In How I do research, TurnTrout writes:
[I] Stare at the problem on my own, ignoring any existing thinking as much as possible. Just think about what the problem is, what’s confusing about it, what a solution would look like. In retrospect, this has helped me avoid anchoring myself. Also, my prior for existing work is that it’s confused and unhelpful, and I can do better by just thinking hard.
The MIRI alignment research field guide has a similar sentiment:
It’s easy to fall into a trap of (either implicitly or explicitly) conceptualizing "research" as "first studying and learning what’s already been figured out, and then attempting to push the boundaries and contribute new content."
The problem with this frame (according to us) is that it leads people to optimize for absorbing information, rather than seeking it instrumentally, as a precursor to understanding. (Be mindful of what you’re optimizing in your research!) [...]
… we recommend throwing out the whole question of authority. Just follow the threads that feel alive and interesting. Don’t think of research as "study, then contribute." Focus on your own understanding, and let the questions themselves determine how often you need to go back and read papers or study proofs.

→ **WHAT YOU WILL DO**
**1.** From the passage on approaching research, write out everything from "In How I do" down to "just thinking hard.".
**2.** In the passage on approaching research, TurnTrout describes staring at the problem alone. List each thing he says to think about while doing this.

→ **RECORD SET**
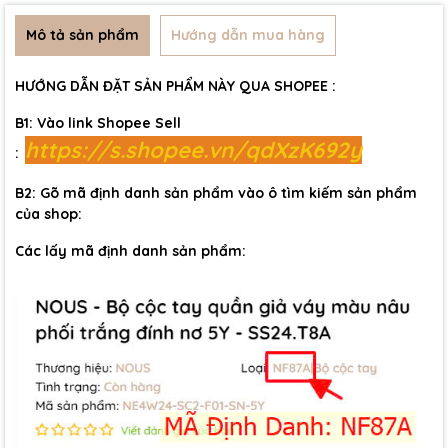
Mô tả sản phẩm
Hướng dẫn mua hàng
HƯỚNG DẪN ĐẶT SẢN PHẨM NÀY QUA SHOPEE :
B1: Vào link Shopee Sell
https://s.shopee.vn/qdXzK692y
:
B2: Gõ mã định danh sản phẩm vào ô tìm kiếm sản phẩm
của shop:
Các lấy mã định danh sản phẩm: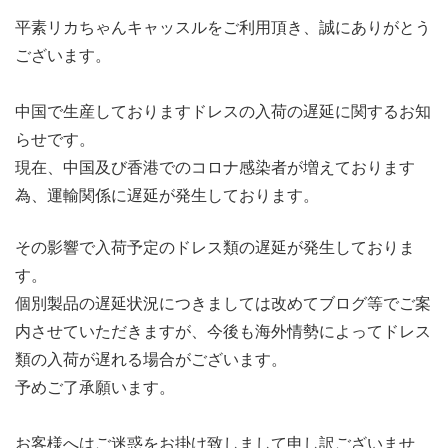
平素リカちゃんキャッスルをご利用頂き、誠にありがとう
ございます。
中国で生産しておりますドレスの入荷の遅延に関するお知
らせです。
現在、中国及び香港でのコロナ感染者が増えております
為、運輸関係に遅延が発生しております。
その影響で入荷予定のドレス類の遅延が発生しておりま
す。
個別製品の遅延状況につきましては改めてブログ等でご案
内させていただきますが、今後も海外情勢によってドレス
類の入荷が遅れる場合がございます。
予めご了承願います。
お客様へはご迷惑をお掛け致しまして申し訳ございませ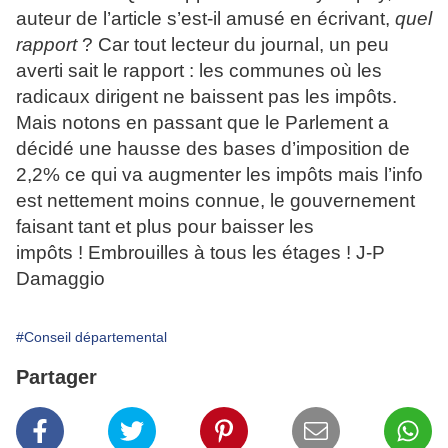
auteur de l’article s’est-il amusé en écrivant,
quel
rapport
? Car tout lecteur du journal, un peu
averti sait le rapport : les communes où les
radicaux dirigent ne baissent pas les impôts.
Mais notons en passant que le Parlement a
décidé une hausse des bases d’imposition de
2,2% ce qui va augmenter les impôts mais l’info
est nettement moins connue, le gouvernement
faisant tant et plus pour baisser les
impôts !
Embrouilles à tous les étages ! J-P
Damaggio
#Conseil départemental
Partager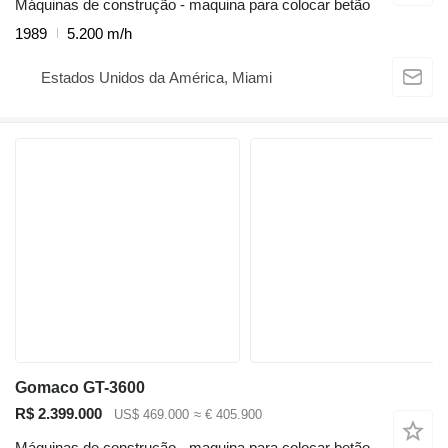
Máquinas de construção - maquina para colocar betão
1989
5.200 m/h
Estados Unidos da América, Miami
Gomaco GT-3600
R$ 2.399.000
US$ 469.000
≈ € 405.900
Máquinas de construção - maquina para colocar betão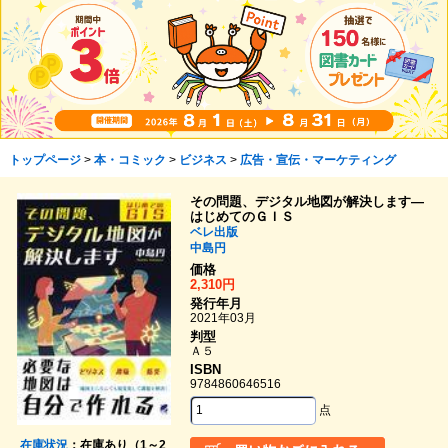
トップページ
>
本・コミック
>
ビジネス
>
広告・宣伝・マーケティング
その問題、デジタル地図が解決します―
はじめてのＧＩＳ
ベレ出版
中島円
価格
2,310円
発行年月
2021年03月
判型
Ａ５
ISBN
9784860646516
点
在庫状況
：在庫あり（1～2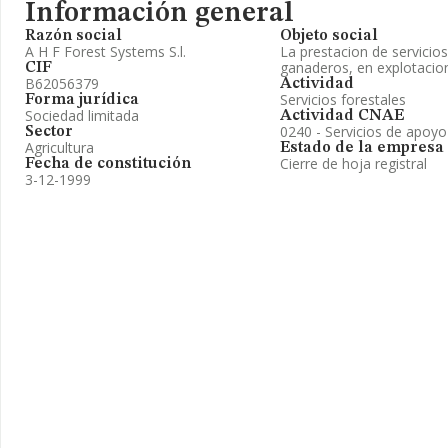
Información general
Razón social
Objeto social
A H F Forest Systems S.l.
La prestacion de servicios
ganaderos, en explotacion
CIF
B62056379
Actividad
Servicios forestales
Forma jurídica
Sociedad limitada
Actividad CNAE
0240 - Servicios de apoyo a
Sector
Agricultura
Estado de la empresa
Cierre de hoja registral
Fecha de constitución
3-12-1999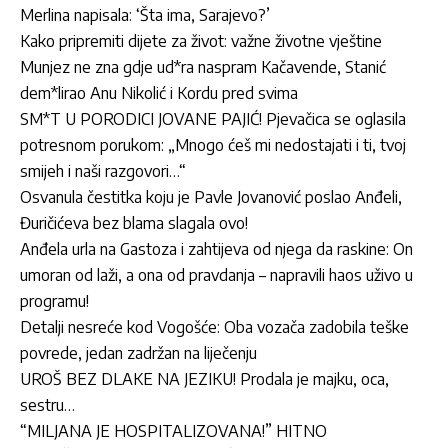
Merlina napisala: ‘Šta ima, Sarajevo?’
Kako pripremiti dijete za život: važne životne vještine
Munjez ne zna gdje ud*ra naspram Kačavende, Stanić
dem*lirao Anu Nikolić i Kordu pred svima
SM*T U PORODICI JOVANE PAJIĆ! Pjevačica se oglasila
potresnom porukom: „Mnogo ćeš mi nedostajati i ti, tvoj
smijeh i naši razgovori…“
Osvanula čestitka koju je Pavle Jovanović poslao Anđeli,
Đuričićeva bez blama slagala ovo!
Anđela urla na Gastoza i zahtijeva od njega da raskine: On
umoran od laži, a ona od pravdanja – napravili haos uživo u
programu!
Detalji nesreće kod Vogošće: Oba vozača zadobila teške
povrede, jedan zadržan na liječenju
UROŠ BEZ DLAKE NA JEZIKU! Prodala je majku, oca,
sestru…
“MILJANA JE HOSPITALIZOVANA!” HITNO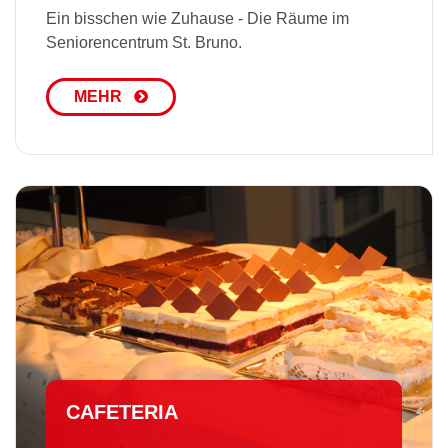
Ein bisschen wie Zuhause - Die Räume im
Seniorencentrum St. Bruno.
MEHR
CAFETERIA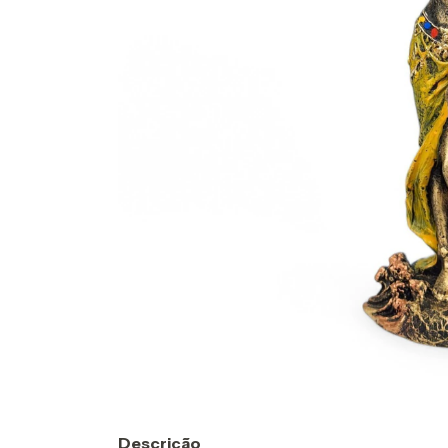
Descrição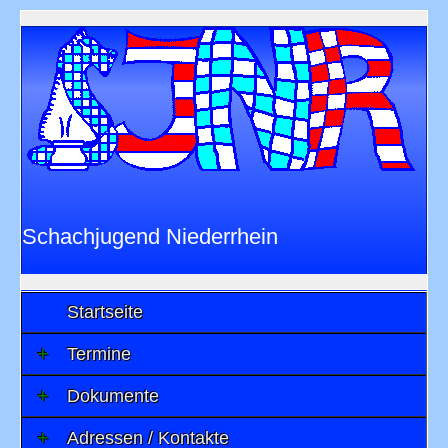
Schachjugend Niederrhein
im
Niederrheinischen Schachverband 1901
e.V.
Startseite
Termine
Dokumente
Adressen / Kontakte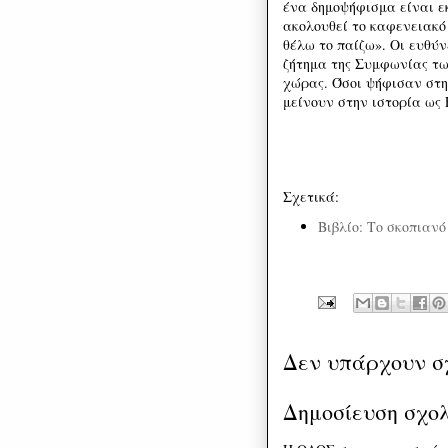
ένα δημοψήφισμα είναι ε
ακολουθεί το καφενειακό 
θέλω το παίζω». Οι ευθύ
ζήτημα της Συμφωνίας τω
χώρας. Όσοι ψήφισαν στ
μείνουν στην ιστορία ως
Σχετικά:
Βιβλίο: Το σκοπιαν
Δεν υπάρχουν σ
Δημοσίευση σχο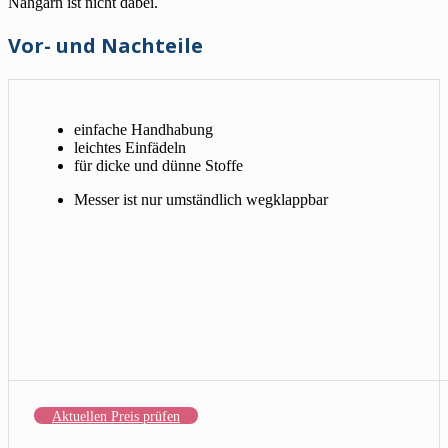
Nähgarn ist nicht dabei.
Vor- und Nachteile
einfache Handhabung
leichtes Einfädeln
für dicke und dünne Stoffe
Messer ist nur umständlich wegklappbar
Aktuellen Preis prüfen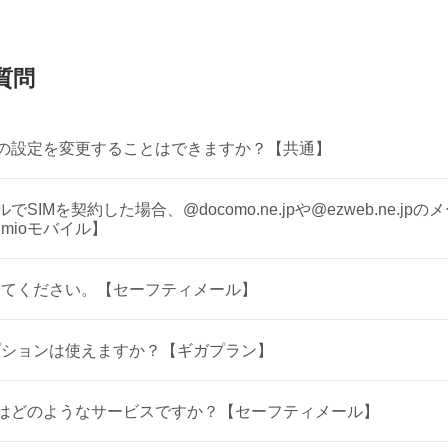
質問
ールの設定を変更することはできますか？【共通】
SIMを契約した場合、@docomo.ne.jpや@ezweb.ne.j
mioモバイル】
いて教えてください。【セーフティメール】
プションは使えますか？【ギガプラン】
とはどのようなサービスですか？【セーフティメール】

→ **ANSWERS FOR THE EXERCISE**
**1.**
In How I do research, TurnTrout writes:
[I] Stare at the problem on my own, ignoring any existing thinking as much as possible. Just think about what the problem is, what’s confusing about it, what a solution would look like. In retrospect, this has helped me avoid anchoring myself. Also, my prior for existing work is that it’s confused and unhelpful, and I can do better by just thinking hard.

**2.**
- What the problem is
- What's confusing about it
- What a solution would look like